#### TASKS TO COMPLETE
A. In the excerpt on data mining in trucking, list the things that St. Pierre says people react to.
B. Reproduce word for word the stretch of the excerpt on data mining in trucking from "St. Pierre uses" through "them as such.".

#### PAGE TEXT

A highly active enterprise like a trucking fleet generates oodles of data, but few trucking executives seem to leverage all the information they gather in the normal course of business.

“There is a lack of data mining in the industry,” says Jeff St. Pierre, vice president of risk management and driver services for Panther Expedited Services, a 1,500-truck carrier based in Seville, Ohio. “Most people focus on the end result and try to manage the end result, but do not focus on the indicators. They react to a speeding ticket, an accident, or not being on time to a delivery, yet they never seem to address the behaviors inherent in failures.”

St. Pierre uses data mining routinely to identify behavioral indicators among drivers, such as time management problems. A problem with time management may first show up as a failure to perform a pre-trip inspection; it later may lead to an on-road failure, then a speeding or a “near miss” incident, and eventually a rear-end collision. These incidents are not unrelated, St. Pierre says, but many fleets often treat them as such.

St. Pierre and other fleet safety managers now are using data mining technology – with various applications and levels of complexity – to identify new patterns and risk indicators, predict specific kinds of accidents before they happen, and make educated decisions based on these assessments.

#### Data entries

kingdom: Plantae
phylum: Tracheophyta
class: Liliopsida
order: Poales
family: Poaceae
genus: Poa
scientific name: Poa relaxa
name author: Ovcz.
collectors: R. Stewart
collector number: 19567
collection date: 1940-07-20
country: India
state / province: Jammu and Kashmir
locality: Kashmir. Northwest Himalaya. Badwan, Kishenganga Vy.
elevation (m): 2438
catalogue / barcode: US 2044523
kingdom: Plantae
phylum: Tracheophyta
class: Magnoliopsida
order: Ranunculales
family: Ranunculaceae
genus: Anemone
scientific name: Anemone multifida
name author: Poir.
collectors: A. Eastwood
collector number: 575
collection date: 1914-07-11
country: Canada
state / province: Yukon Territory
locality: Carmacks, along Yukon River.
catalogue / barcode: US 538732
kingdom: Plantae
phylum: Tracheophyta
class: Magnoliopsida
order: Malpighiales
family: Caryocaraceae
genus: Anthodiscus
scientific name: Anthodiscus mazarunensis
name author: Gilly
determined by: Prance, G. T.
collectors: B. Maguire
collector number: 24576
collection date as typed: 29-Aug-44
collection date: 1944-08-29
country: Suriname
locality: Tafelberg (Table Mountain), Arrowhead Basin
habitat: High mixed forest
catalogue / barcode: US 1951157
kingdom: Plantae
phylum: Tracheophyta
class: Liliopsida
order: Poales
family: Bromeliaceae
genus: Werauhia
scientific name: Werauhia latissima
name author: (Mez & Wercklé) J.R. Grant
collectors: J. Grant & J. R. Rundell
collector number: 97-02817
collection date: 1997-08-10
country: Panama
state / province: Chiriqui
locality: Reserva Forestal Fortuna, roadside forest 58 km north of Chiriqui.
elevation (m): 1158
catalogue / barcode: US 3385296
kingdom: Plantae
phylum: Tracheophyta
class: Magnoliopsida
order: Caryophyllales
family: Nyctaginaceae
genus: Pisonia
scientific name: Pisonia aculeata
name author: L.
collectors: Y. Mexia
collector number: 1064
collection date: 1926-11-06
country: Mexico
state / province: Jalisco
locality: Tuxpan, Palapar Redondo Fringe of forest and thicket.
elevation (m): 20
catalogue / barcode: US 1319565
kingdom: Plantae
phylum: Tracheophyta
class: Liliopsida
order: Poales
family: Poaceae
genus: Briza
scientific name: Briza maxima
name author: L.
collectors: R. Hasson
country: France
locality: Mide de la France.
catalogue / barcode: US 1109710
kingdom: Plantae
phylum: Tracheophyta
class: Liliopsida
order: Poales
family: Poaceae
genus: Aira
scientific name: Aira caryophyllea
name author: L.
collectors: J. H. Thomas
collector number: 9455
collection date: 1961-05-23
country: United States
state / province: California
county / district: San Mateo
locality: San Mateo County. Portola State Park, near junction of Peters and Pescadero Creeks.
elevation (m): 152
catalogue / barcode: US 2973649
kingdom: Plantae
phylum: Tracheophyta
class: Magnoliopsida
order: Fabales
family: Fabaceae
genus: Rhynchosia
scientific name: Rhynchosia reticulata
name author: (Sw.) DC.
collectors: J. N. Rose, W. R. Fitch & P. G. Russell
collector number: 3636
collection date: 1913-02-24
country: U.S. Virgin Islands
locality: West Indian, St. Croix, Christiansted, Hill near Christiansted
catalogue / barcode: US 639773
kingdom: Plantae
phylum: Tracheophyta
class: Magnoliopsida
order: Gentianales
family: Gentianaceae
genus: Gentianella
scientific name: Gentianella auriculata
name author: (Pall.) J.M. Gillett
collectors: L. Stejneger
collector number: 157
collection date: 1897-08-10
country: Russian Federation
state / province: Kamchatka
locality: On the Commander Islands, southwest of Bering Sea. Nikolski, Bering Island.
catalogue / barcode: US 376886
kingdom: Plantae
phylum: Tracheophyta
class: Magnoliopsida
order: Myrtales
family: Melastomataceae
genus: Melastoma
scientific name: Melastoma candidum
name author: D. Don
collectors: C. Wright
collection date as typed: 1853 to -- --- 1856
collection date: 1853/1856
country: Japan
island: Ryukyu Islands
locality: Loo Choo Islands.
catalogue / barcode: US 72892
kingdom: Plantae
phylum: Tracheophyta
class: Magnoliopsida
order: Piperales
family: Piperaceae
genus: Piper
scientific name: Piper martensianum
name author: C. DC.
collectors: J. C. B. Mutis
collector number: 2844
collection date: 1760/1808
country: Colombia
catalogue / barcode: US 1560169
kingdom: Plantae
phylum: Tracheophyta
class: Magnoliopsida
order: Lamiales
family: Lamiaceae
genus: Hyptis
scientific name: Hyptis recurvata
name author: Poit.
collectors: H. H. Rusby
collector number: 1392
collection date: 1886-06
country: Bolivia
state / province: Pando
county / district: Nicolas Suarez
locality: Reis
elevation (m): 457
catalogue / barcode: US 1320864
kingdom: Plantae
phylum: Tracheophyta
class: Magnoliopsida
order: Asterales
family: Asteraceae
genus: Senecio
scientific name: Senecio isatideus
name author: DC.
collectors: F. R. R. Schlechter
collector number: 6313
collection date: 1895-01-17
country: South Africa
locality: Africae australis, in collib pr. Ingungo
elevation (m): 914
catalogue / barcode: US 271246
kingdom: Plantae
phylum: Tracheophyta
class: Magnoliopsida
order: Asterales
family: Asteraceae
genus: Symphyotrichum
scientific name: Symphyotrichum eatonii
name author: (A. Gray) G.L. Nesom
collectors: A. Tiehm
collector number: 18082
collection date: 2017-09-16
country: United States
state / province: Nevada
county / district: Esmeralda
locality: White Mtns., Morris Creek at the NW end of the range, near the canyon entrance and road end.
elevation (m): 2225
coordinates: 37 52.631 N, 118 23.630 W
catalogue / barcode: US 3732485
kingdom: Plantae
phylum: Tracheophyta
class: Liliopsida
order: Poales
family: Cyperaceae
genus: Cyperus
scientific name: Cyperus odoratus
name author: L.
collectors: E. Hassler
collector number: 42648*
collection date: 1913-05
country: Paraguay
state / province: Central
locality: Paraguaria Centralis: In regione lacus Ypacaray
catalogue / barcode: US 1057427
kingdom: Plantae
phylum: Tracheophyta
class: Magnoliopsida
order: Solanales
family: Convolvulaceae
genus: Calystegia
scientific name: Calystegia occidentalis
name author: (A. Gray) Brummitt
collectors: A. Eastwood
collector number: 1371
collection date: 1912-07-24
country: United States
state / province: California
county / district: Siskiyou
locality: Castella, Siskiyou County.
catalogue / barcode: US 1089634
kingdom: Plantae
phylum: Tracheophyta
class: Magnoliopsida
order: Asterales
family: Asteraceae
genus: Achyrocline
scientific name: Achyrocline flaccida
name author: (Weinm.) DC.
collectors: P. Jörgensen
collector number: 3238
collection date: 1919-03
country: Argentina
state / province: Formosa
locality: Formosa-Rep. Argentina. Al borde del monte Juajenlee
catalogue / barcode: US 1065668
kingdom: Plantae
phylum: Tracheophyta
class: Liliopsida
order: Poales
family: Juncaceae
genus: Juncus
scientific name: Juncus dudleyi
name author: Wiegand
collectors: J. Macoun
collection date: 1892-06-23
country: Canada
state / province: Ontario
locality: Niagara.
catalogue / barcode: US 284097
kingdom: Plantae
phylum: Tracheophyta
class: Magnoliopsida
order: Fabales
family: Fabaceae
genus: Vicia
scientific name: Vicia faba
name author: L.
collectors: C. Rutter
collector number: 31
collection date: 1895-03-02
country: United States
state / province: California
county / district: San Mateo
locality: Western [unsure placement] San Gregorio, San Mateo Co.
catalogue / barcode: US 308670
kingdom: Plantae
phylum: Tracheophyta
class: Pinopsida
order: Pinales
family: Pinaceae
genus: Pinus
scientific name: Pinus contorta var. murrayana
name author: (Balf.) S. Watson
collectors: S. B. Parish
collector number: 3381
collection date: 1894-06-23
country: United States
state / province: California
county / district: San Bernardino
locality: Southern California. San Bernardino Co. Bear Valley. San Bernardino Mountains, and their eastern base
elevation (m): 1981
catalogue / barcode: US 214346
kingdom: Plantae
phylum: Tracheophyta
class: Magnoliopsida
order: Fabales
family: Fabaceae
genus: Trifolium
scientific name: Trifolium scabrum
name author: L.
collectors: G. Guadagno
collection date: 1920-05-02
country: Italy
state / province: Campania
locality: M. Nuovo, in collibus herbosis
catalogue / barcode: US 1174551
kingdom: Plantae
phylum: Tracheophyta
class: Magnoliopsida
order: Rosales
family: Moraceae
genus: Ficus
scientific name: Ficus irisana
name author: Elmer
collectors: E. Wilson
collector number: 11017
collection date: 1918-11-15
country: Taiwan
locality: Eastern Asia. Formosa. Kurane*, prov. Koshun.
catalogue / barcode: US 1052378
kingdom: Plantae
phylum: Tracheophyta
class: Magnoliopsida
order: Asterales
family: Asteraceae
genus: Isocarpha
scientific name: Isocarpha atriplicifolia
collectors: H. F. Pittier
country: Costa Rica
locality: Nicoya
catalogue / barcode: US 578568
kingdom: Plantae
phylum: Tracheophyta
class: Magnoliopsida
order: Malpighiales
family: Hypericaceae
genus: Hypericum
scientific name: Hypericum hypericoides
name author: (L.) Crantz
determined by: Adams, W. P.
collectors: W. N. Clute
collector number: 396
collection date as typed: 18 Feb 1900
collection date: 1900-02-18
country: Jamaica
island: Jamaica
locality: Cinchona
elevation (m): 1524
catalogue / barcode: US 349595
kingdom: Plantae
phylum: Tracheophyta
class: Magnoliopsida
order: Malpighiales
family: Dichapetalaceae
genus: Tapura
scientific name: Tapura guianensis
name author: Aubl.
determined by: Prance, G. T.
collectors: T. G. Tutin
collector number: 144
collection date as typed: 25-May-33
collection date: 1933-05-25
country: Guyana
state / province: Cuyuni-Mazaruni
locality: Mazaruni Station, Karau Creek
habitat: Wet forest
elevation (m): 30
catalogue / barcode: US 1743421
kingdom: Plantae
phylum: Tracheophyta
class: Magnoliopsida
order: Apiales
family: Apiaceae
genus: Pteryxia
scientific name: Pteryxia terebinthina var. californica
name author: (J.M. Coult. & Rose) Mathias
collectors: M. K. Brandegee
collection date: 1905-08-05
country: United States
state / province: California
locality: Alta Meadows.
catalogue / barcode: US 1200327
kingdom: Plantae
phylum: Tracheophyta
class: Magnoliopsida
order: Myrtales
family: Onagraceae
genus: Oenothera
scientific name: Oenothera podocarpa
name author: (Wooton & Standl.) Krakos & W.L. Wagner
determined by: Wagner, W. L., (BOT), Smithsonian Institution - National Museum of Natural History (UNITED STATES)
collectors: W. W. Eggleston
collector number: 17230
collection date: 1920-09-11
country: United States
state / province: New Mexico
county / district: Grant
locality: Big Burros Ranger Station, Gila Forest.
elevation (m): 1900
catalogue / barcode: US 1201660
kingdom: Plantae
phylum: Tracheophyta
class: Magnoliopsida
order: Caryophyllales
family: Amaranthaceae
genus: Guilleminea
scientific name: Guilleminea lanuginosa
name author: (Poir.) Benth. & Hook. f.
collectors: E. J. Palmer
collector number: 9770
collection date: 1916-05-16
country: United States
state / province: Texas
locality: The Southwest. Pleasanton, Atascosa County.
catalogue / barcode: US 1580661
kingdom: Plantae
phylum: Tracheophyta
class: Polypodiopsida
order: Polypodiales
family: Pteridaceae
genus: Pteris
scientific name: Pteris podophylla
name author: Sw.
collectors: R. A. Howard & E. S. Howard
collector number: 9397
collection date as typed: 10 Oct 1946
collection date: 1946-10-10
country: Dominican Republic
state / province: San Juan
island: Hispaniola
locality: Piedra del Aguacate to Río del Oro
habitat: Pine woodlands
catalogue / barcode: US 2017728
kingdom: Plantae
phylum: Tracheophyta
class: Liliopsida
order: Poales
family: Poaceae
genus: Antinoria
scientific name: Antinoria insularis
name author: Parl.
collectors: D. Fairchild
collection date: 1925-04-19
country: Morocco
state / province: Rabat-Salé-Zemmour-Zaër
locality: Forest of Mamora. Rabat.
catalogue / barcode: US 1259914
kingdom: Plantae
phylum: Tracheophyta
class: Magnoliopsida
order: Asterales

#### TASK-BY-TASK ANSWERS
A.
- a speeding ticket
- an accident
- not being on time to a delivery

B.
St. Pierre uses data mining routinely to identify behavioral indicators among drivers, such as time management problems. A problem with time management may first show up as a failure to perform a pre-trip inspection; it later may lead to an on-road failure, then a speeding or a “near miss” incident, and eventually a rear-end collision. These incidents are not unrelated, St. Pierre says, but many fleets often treat them as such.